WebDataset also provides a way of caching training samples directly. This works with samples coming from any IterableDataset as input. The cache is stored in an SQLite3 database. Sample-based caching is implemented by the DBCache class. You specify a filename for the database and the maximum number of samples you want to cache. Samples will initially be read from the original IterableDataset, but after either the samples run out or the maximum number of samples has been reached, subsequently, samples will be served from the database cache stored on local disk. The database cache persists between invocations of the job.

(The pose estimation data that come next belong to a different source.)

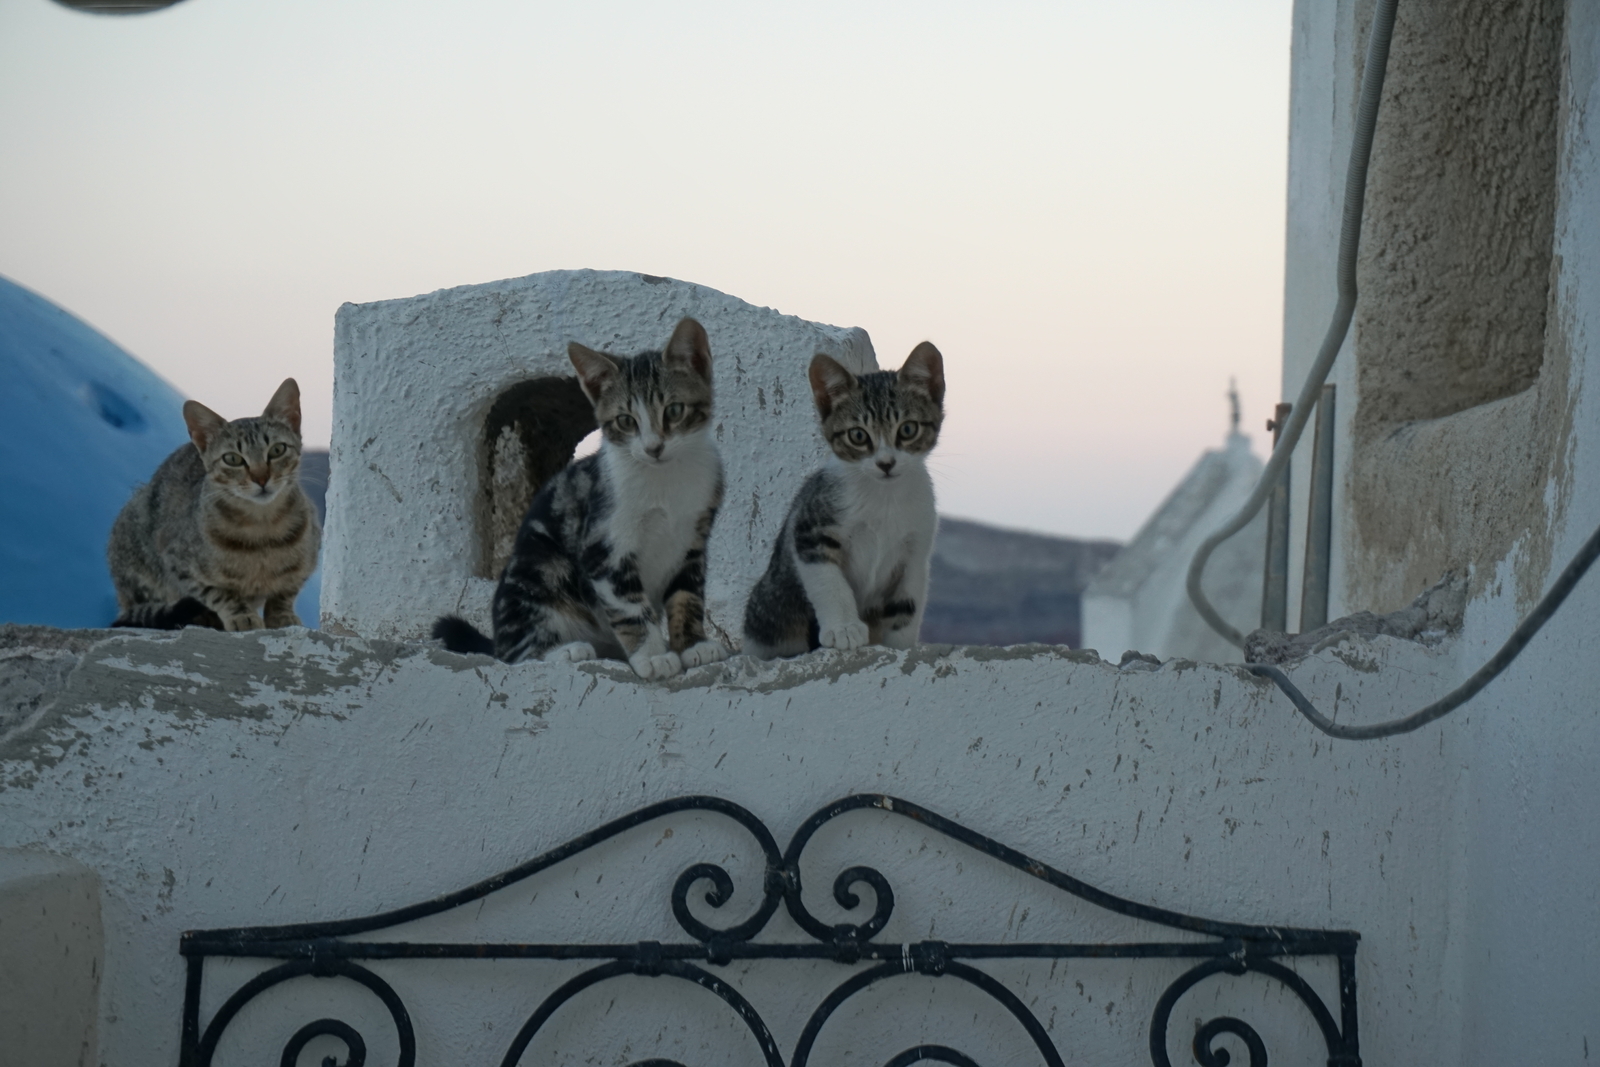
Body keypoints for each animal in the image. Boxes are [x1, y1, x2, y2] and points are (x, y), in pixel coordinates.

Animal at [109, 377, 321, 630]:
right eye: (233, 459)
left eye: (277, 450)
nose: (261, 478)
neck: (263, 530)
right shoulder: (179, 564)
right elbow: (220, 594)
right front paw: (242, 615)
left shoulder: (309, 557)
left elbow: (285, 591)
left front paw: (282, 616)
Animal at [428, 319, 723, 684]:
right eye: (626, 420)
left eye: (675, 410)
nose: (654, 448)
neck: (665, 480)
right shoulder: (603, 545)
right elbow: (630, 606)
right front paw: (654, 656)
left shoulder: (694, 540)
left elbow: (688, 595)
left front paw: (693, 645)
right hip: (538, 569)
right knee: (513, 655)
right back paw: (563, 650)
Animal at [742, 342, 940, 659]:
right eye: (858, 435)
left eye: (908, 429)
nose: (886, 463)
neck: (883, 497)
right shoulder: (810, 528)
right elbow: (829, 581)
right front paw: (844, 628)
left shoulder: (916, 551)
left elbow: (906, 606)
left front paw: (899, 648)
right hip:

Automatic sample caching is useful for developing and testing deep learning jobs, as well as for caching data coming from slow IterableDataset sources, such as network-based database connections or other slower data sources.

!rm -rf ./cache.db

dataset = wds.WebDataset(url).compose(wds.DBCache, "./cache.db", 1000)

print("=== first pass")

for sample in dataset:
    pass

print("=== second pass")

for i, sample in enumerate(dataset):
    for key, value in sample.items():
        print(key, repr(value)[:50])
    print()
    if i >= 3: break

!ls -l ./cache.db
[DBCache opened ./cache.db size 1000 total 0]
[DBCache total 0 size 1000 more caching]


=== first pass


[DBCache finished caching total 1000 (size 1000)]
[DBCache starting dbiter total 1000 size 1000]


=== second pass
__key__ 'e39871fd9fd74f55'
jpg b'\xff\xd8\xff\xe0\x00\x10JFIF\x00\x01\x01\x01\x01
json b'[{"ImageID": "e39871fd9fd74f55", "Source": "xcli

__key__ 'f18b91585c4d3f3e'
jpg b'\xff\xd8\xff\xe0\x00\x10JFIF\x00\x01\x01\x00\x00
json b'[{"ImageID": "f18b91585c4d3f3e", "Source": "acti

__key__ 'ede6e66b2fb59aab'
jpg b'\xff\xd8\xff\xe0\x00\x10JFIF\x00\x01\x01\x01\x00
json b'[{"ImageID": "ede6e66b2fb59aab", "Source": "acti

__key__ 'ed600d57fcee4f94'
jpg b'\xff\xd8\xff\xe0\x00\x10JFIF\x00\x01\x01\x01\x01
json b'[{"ImageID": "ed600d57fcee4f94", "Source": "acti

-rw-r--r-- 1 tmb tmb 485199872 Nov  2 09:44 ./cache.db

You can disable the cache by changing the cache file name to None. This makes it easy to enable/disable the cache for testing.

Sample-based caching using DBCache gives you more flexibility than shard-based caching: you can cache before or after decoding and before or after data augmentation. However, unlike shard-based caching, the cache won't be considered "complete" until the number of cached samples requested have been cached. The DBCache class is primarily useful for testing, and for caching data that comes from IterableDataset sources other than WebDataset.